The tunnels wound and intersected, lighted only by occasional small grates, iron-barred and opening into the courtyards below the tower. There in the daylight, beyond the stone-bound slits, armed men marched and scurried, some of them searching for others, some locked in combat with those they had found. Gelnians and Tarmites, the warriors of the Vale of Sunder seemed oblivious to all but their ancient feud. Here and there, the seeps from above were red with fresh-spilled blood. And beneath it all, the sewers wound here and there in reeking gloom.
In such surroundings Graywing the Plainsman-skilled tracker and pathfinder of the wild lands-was hopelessly confused. His was a world of open skies and long winds. The cluster and stench of cities left him disoriented.

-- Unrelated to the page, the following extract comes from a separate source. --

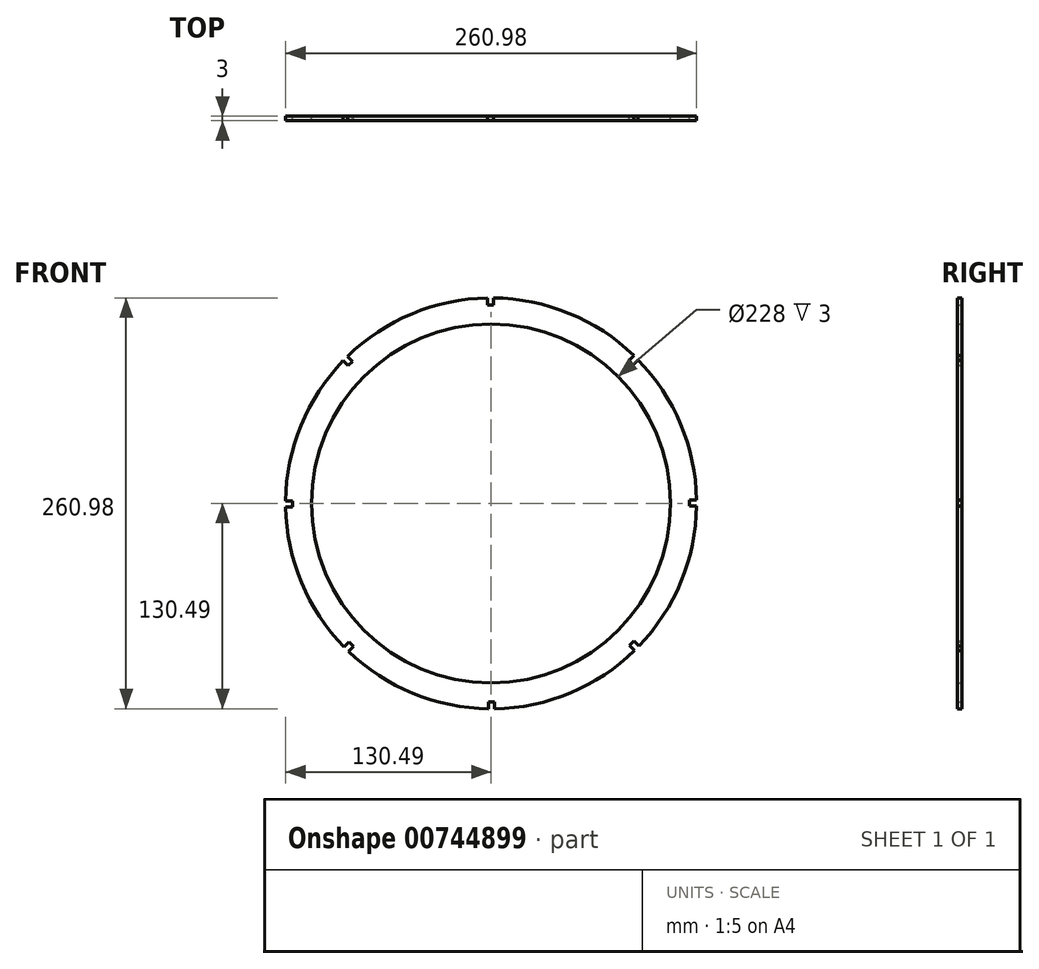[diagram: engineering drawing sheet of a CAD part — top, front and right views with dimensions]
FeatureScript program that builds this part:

So the city-born Dartimien, to whom sewers and rancid alleys were second nature, had taken it on himself to chart a path that might lead to an exit.
But at an intersection of several tunnels he had paused to read the markings on a wall (accompanied by an interested gully dwarf or two) trusting to the sound of the plainsman’s boots to lead him to the others. He had followed the sound, and found Graywing. But the plainsman was alone. There was no sign of Thayla Mesinda. They realized simultaneously that the girl was missing, when each discovered that she wasn’t with the other. The two warriors faced each other angrily in the dim light of a sewer channel, while here and there frightened gully dwarves scurried for cover.